### Exercise details
Write every line below out again, exactly as given, but leave out the pictures.

* * *

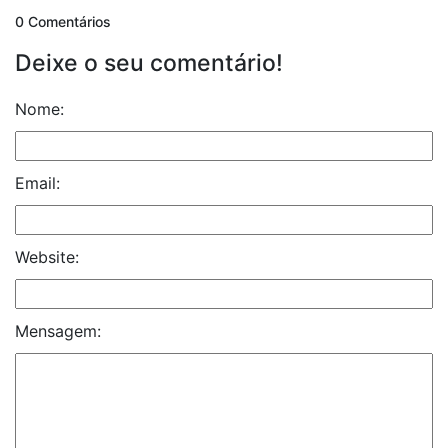
0 Comentários
Deixe o seu comentário!
Nome:
Email:
Website:
Mensagem:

* * *

### Exercise output
0 Comentários
Deixe o seu comentário!
Nome:
Email:
Website:
Mensagem:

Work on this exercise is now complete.